▶ [Information shown]:
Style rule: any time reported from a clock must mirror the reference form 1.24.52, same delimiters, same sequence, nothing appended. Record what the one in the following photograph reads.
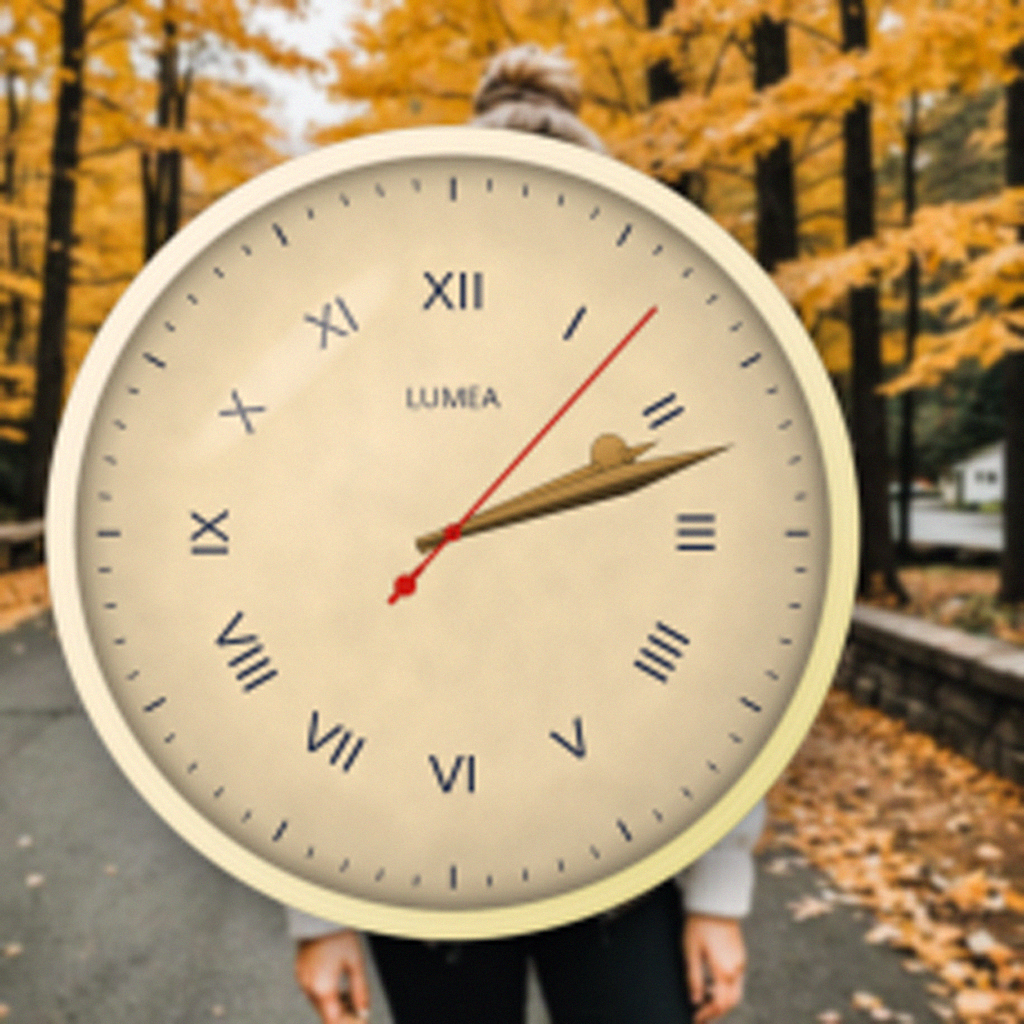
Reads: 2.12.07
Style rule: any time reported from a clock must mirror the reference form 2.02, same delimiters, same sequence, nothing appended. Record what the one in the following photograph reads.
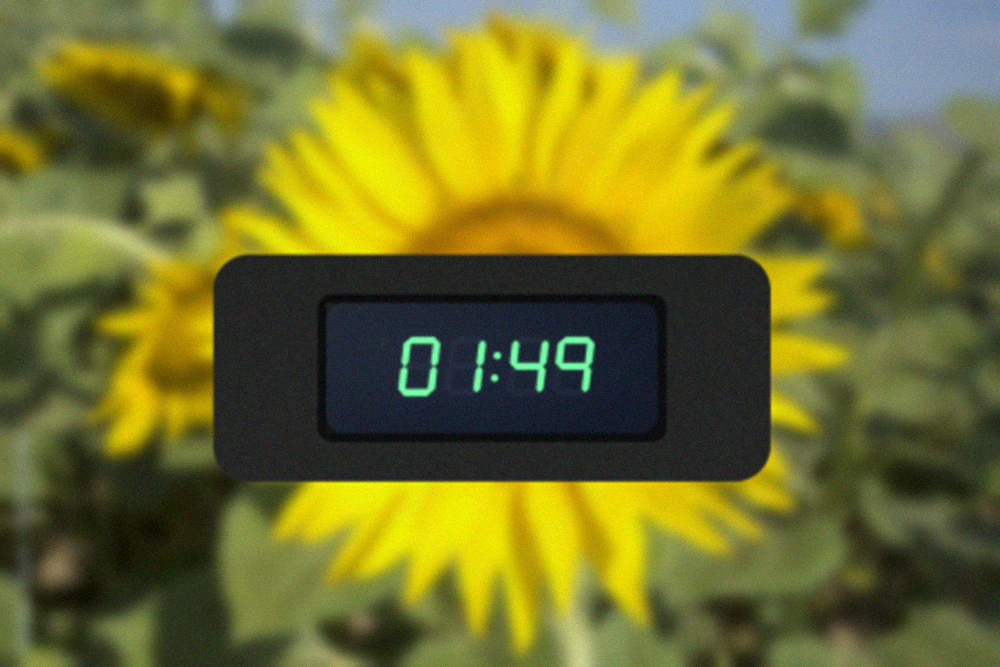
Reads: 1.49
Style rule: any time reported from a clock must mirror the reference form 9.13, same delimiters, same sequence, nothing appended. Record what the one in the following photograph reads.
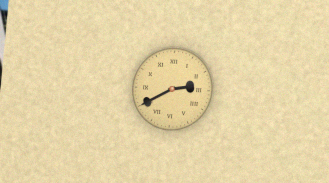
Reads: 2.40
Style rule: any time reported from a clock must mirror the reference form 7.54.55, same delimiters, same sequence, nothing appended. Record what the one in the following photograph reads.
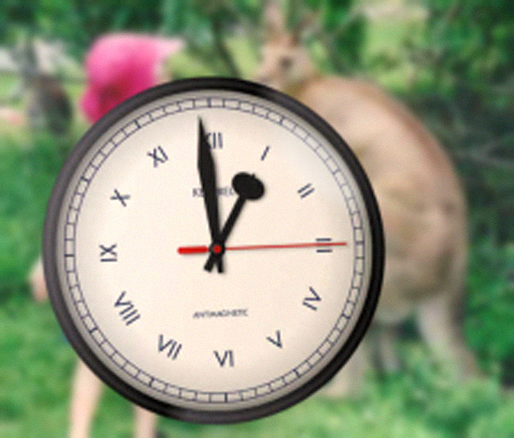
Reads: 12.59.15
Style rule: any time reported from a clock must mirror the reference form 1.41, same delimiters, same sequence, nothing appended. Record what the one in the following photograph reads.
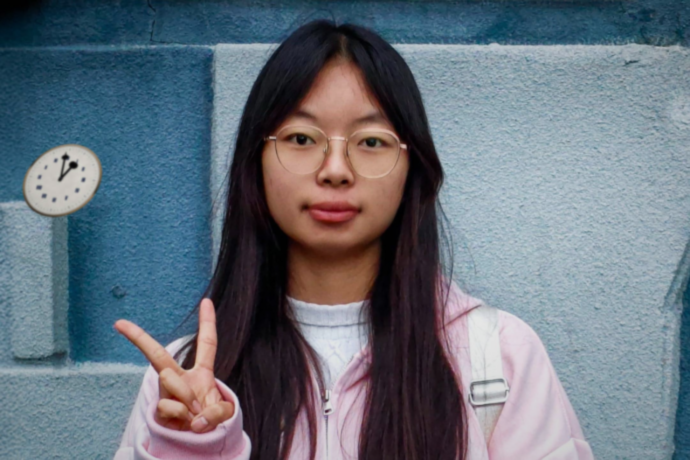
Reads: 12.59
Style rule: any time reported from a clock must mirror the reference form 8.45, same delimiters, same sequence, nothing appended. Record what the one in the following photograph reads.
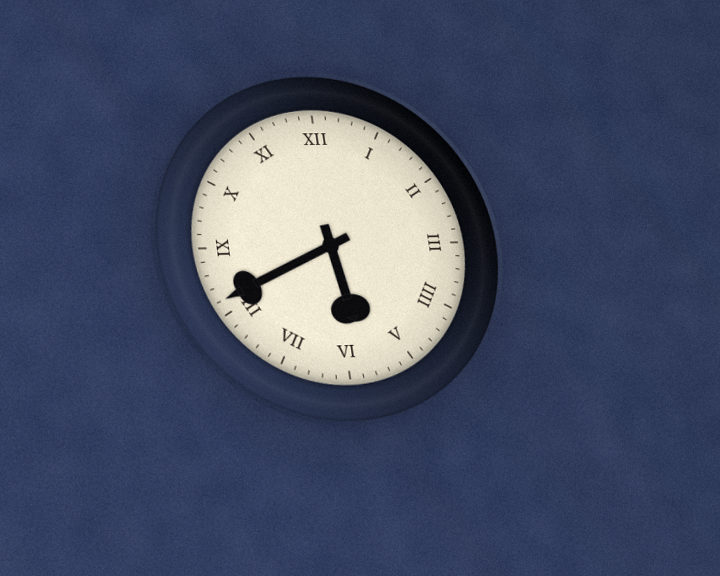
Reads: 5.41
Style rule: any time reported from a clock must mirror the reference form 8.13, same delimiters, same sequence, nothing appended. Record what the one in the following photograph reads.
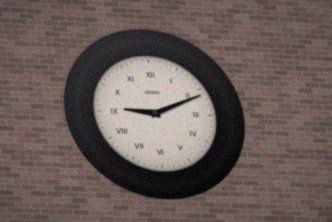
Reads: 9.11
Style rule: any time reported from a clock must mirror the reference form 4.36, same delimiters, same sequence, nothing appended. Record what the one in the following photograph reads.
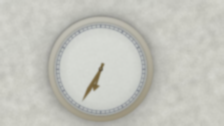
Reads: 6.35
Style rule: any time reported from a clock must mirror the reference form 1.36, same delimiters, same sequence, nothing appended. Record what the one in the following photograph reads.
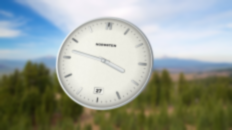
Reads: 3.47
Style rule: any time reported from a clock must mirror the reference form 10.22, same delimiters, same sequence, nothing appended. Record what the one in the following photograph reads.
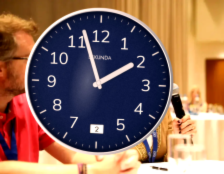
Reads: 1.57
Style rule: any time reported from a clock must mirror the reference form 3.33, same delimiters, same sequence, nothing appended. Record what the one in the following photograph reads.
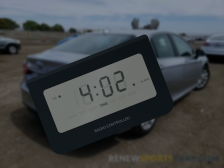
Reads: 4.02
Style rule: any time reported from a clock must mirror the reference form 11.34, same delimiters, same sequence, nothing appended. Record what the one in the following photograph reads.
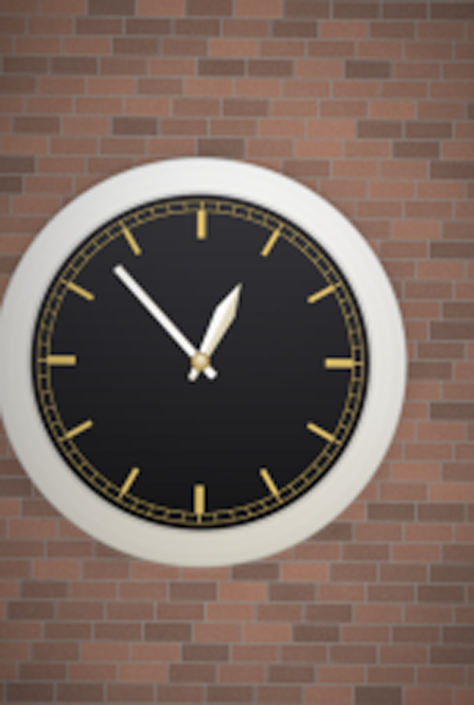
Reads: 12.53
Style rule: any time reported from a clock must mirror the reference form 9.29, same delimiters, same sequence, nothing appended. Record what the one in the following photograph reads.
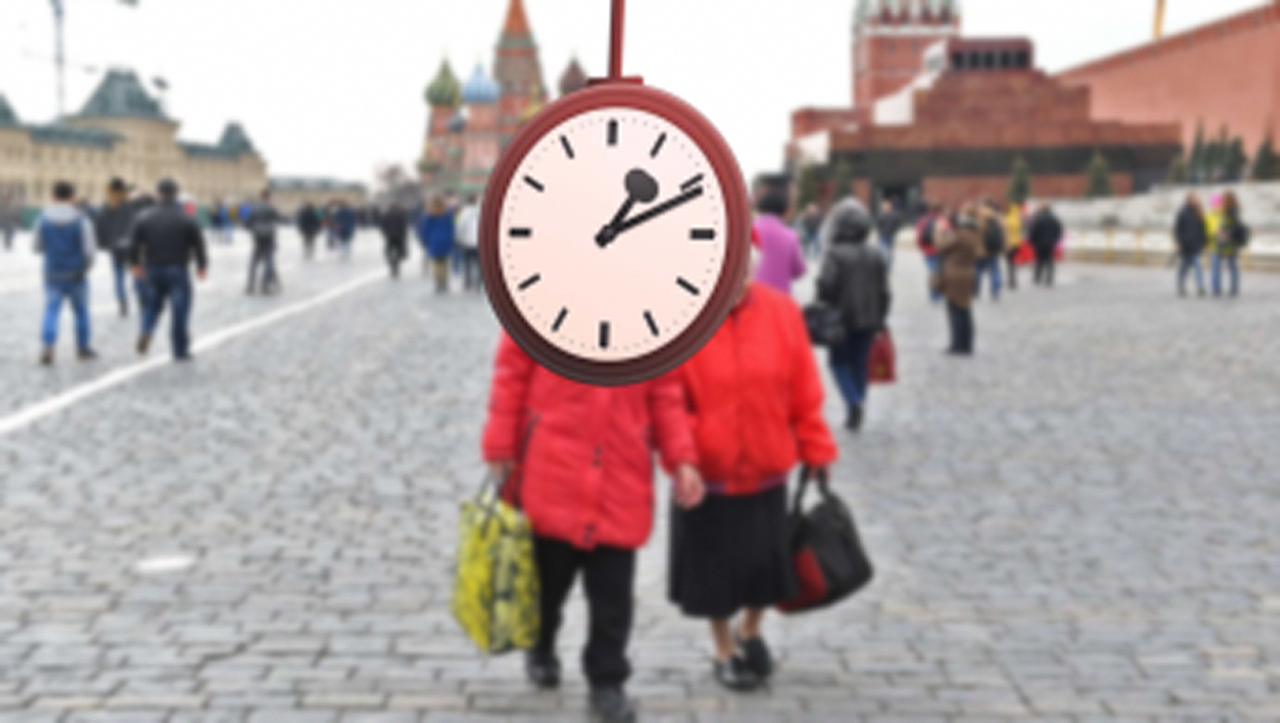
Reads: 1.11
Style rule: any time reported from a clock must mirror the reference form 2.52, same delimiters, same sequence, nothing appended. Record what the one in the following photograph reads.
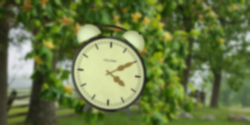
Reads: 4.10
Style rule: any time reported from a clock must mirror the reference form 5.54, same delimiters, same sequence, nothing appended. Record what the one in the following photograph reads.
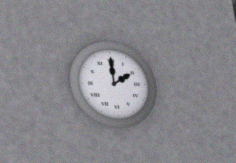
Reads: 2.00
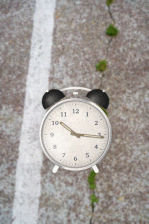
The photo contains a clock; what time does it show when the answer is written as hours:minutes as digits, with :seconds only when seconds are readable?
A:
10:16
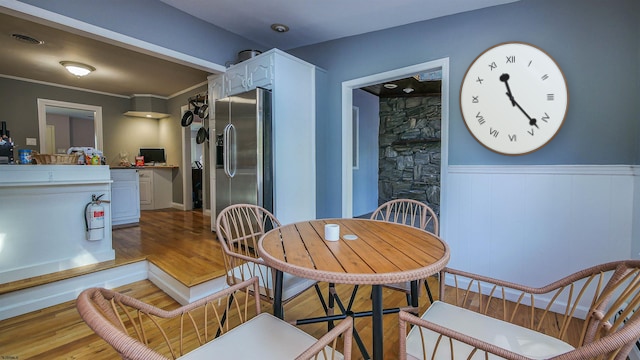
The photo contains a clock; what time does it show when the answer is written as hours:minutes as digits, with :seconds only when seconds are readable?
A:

▶ [What to work on]: Could you repeat the whole listing above word for word, from its first line to its last, leaving out the pictures?

▶ [The reply]:
Style rule: any time reported from a clock must mirror the reference form 1.24.52, same delimiters, same sequence, nothing appended. Record what the one in the following photograph reads.
Reads: 2.12.07
Style rule: any time reported from a clock must mirror the reference form 2.02, same delimiters, same sequence, nothing appended. Record what the one in the following photograph reads.
Reads: 1.49
Style rule: any time reported from a clock must mirror the reference form 9.13, same delimiters, same sequence, nothing appended. Record what the one in the following photograph reads.
Reads: 2.40
Style rule: any time reported from a clock must mirror the reference form 7.54.55, same delimiters, same sequence, nothing appended. Record what the one in the following photograph reads.
Reads: 12.59.15
Style rule: any time reported from a clock must mirror the reference form 1.41, same delimiters, same sequence, nothing appended. Record what the one in the following photograph reads.
Reads: 12.59
Style rule: any time reported from a clock must mirror the reference form 8.45, same delimiters, same sequence, nothing appended. Record what the one in the following photograph reads.
Reads: 5.41
Style rule: any time reported from a clock must mirror the reference form 8.13, same delimiters, same sequence, nothing appended. Record what the one in the following photograph reads.
Reads: 9.11
Style rule: any time reported from a clock must mirror the reference form 4.36, same delimiters, same sequence, nothing appended. Record what the one in the following photograph reads.
Reads: 6.35
Style rule: any time reported from a clock must mirror the reference form 1.36, same delimiters, same sequence, nothing appended. Record what the one in the following photograph reads.
Reads: 3.47
Style rule: any time reported from a clock must mirror the reference form 10.22, same delimiters, same sequence, nothing appended. Record what the one in the following photograph reads.
Reads: 1.57
Style rule: any time reported from a clock must mirror the reference form 3.33, same delimiters, same sequence, nothing appended. Record what the one in the following photograph reads.
Reads: 4.02
Style rule: any time reported from a clock must mirror the reference form 11.34, same delimiters, same sequence, nothing appended. Record what the one in the following photograph reads.
Reads: 12.53
Style rule: any time reported from a clock must mirror the reference form 9.29, same delimiters, same sequence, nothing appended. Record what the one in the following photograph reads.
Reads: 1.11
Style rule: any time reported from a clock must mirror the reference form 2.52, same delimiters, same sequence, nothing appended. Record what the one in the following photograph reads.
Reads: 4.10
Style rule: any time reported from a clock must mirror the reference form 5.54, same delimiters, same sequence, nothing appended. Record what the one in the following photograph reads.
Reads: 2.00
The photo contains a clock; what time does it show when the answer is written as hours:minutes as digits, with :seconds only when seconds are readable?
A:
10:16
The photo contains a clock; what time does it show when the answer is written as hours:minutes as digits, with :seconds only when seconds are readable?
A:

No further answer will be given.